Stabbing in the Dark

Remember how I said that MastodonKit is outdated? It has a function that allows you to sign in using username and password. I first tried that and got an error saying the client was invalid. I double-check and re-registered my app to no avail.

Looking at the Mastodon docs, I see two different things. The first says to make an API call using the client id, secret, redirect uri, and grant type of client to receive a Token entity. This sounds exactly like what I want but how does it know which user it is? If you read closely, you’ll see “We are requesting a grant_type of client_credentials, which defaults to giving us the read scope.“. I want both read and write so that won’t work.

Redirected Around and Around

Digging deeper, I see there is a whole flow to this, starting with this call to GET /oauth/authorize HTTP/1.1. Passing the arguments of client id and secret, how you want the code back, redirect_uri, and grant permissions, you’ll get the token back but read closely: “The authorization code will be returned as a query parameter named code.” as in redirect_uri?code=qDFUEaYrRK5c-HNmTCJbAzazwLRInJ7VHFat0wcMgCU.

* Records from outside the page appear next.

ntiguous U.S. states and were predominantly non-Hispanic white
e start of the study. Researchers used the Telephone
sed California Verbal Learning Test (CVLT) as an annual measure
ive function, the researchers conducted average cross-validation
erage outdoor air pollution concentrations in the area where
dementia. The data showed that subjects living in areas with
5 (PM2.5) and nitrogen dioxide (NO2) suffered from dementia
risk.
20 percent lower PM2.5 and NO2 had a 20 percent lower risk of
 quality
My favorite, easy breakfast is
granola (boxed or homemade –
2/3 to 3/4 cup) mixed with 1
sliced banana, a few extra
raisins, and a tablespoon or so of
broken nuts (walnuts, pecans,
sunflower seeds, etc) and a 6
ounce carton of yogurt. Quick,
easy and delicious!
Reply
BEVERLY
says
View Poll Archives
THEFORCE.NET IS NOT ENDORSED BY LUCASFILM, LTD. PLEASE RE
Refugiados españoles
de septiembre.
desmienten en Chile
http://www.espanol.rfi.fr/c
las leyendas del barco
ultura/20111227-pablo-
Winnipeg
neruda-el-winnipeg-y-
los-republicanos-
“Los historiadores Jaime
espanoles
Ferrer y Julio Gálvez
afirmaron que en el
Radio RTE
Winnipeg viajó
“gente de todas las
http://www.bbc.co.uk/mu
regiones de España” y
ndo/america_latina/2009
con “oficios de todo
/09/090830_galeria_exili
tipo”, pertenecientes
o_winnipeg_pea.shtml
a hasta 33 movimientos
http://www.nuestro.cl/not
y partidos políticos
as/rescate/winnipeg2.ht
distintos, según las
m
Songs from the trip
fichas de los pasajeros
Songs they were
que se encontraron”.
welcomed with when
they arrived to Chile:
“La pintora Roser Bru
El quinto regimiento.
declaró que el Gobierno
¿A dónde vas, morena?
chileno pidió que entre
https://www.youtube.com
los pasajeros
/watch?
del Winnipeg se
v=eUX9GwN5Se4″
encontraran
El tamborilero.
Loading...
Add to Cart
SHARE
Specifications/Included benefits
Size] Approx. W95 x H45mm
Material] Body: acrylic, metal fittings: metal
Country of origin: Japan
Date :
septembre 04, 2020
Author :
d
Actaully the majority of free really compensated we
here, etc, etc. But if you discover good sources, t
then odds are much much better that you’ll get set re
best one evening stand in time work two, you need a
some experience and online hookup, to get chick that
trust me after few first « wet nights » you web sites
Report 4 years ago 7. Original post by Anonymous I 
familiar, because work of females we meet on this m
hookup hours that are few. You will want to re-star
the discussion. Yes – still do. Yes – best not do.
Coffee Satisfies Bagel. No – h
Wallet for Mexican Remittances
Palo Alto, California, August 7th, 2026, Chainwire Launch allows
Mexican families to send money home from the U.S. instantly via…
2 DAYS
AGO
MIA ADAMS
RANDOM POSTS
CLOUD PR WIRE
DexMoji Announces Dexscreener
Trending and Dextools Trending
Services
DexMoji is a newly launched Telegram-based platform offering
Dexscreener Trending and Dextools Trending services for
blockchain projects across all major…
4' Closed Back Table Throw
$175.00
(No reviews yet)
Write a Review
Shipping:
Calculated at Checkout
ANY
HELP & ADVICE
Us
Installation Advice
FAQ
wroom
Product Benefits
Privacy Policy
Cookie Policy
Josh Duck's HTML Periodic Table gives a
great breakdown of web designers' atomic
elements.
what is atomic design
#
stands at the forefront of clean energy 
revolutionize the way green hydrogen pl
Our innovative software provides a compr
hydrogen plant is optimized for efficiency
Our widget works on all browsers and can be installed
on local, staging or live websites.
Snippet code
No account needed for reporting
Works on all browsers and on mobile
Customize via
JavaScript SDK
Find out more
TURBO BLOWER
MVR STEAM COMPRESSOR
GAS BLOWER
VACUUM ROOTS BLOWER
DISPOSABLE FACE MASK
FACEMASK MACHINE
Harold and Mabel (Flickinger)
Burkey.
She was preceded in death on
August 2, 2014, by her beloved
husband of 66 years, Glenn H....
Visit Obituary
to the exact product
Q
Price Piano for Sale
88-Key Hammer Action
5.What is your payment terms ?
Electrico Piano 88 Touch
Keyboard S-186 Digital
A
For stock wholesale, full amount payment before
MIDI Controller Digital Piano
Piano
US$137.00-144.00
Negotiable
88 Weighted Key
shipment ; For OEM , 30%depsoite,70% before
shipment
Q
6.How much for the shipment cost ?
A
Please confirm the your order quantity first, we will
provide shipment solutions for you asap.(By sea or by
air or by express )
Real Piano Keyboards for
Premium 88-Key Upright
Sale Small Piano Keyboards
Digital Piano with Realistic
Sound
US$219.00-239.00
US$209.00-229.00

That’s not a Token entity. It’s a code that you need to use for a second call (more on that later). You’ll note that MastodonKit doesn’t have this network call. Is it because it used to use the username/password combo before and now Mastodon uses something different and it’s just not updated?

So, I roll my own request with all the pertinent information and I get back data that is HTML? Looking back at that documentation for the call, I see “Displays an authorization form to the user. If approved, it will create and return an authorization code, then redirect to the desired redirect_uri, or show the authorization code if urn:ietf:wg:oauth:2.0:oob was requested.”. So, what do I do here?

Completely Wrong

I took that data and displayed it on a WKWebView. As long as I set the base url when loading the data to pixelfed.social, it looked just fine! Maybe, when you POST the form data, it will authenticate with the server and redirect to the uri you specified. Reading up on that, WKWebViewDelegate has a callback function (func webView(_ webView: WKWebView, decidePolicyFor navigationAction: WKNavigationAction) async -> WKNavigationActionPolicy) to make sure it’s okay to redirect. You should be able to pull the code from there. But when I went to authenticate, it would return a 419 error and I wouldn’t get any redirect. What’s worse is that sometimes it would log me in and go straight to the website. Close but not what I wanted.

Maybe I need to set the redirect_uri to urn:ietf:wg:oauth:2.0:oob. Does that do anything, nope. The HTML has a token in there. Is that it? Nope. Looking at the request that is made by the form, I see it’s passing the username, password, and that token but nothing else.

Here’s the Answer

Let’s go back to the documentation. What’s maddening about this is that it looks like every other API call but it is not an API call. There is no blinking red text that it is a good ol’ URL. What I had to do is have the WKWebView load the URL of https://pixelfed.social/oauth/authorize with the URL query parameters of response_type, client_id, redirect_uri, and scope. For the redirect_uri, I made something up of my apps name as the scheme and auth as the host, e.g., mycoolapp://auth. The user signs in and then within func webView(_ webView: WKWebView, decidePolicyFor navigationAction: WKNavigationAction) async -> WKNavigationActionPolicy, you check the navigationAction.request.url to see if it has a query parameter of code. This is your code not your token.

From there, you make a call to POST /oauth/token with the parameters of the code you just got along with grant_type, client_id, client_secret, and redirect_uri using the MastodonKit function. Finally, you get the Token entity that you can use to authenticate network calls.

From there, store that into the keychain and be on your way!